╭──

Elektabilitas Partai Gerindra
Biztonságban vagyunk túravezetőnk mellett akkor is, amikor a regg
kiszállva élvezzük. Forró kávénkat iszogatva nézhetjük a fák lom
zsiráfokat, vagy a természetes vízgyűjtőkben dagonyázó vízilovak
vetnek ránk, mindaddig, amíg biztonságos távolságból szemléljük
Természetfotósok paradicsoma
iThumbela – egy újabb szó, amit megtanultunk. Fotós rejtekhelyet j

╰──

* [WHAT YOU ARE ASKED TO DO]:
Reproduce every line of the material above character for character, keeping each line break where it falls.

* [EXPECTED ANSWER]:
Elektabilitas Partai Gerindra
Biztonságban vagyunk túravezetőnk mellett akkor is, amikor a regg
kiszállva élvezzük. Forró kávénkat iszogatva nézhetjük a fák lom
zsiráfokat, vagy a természetes vízgyűjtőkben dagonyázó vízilovak
vetnek ránk, mindaddig, amíg biztonságos távolságból szemléljük
Természetfotósok paradicsoma
iThumbela – egy újabb szó, amit megtanultunk. Fotós rejtekhelyet j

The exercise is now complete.